Work required →
Word for word, copy out the entries below, but not the pictures in them.

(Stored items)
┌──

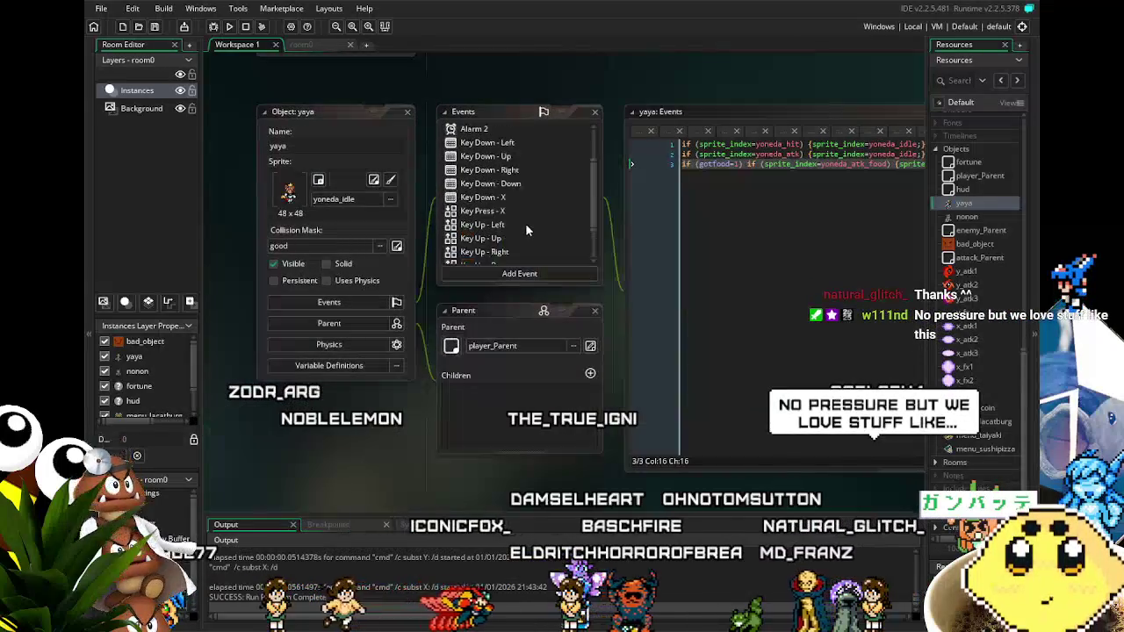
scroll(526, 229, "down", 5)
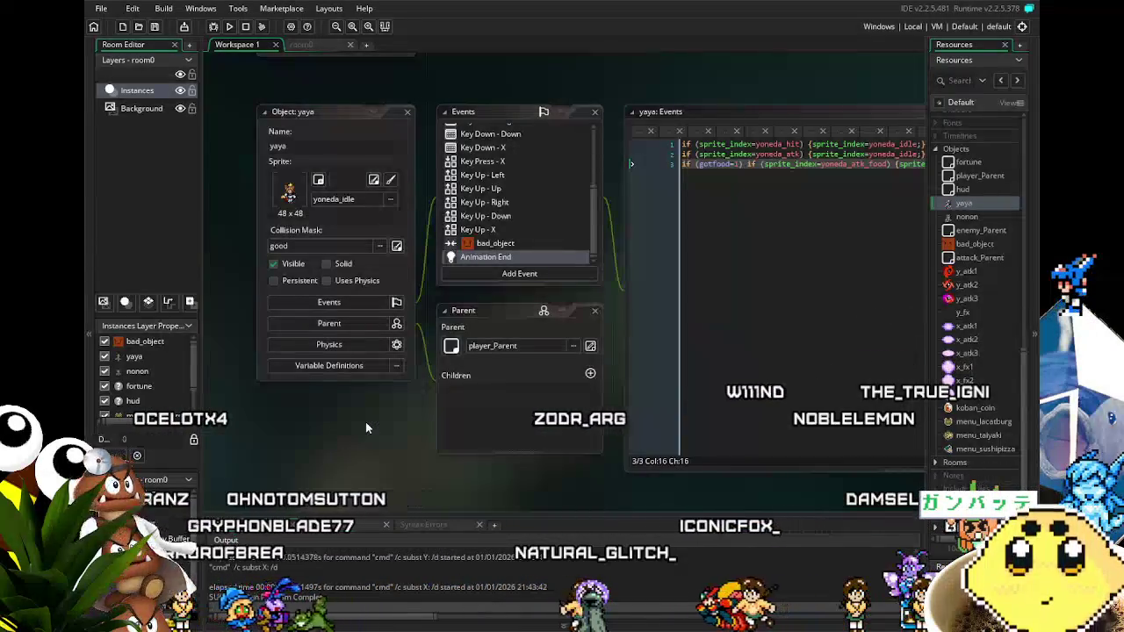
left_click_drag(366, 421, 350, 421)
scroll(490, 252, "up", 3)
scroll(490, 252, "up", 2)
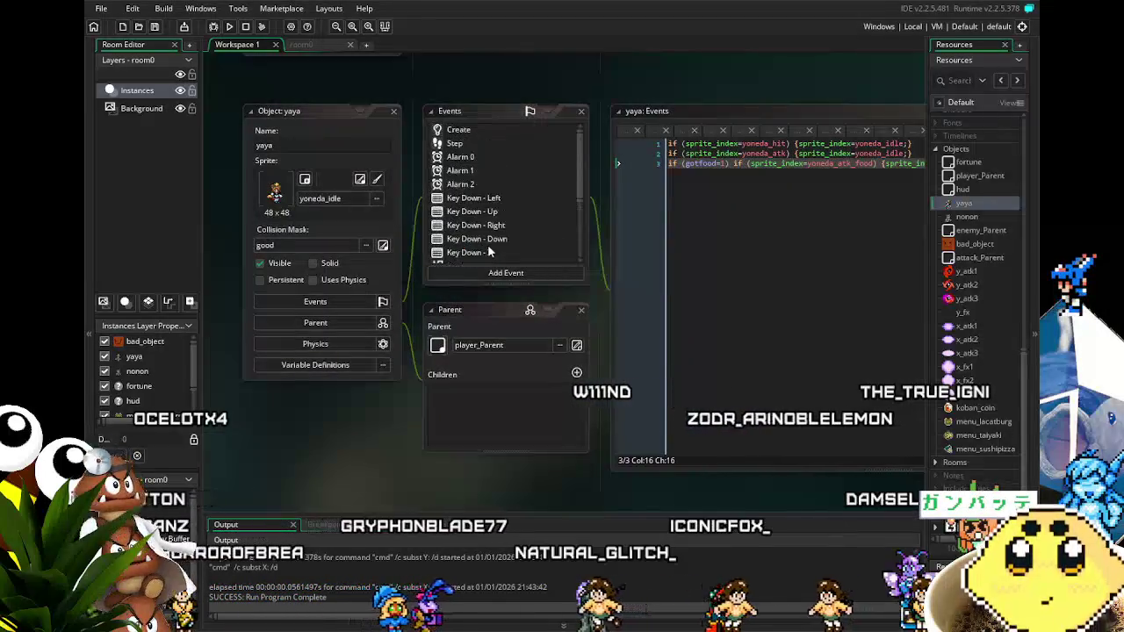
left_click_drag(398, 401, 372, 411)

└──

Final answer →
scroll(526, 229, "down", 5)
left_click_drag(366, 421, 350, 421)
scroll(490, 252, "up", 3)
scroll(490, 252, "up", 2)
left_click_drag(398, 401, 372, 411)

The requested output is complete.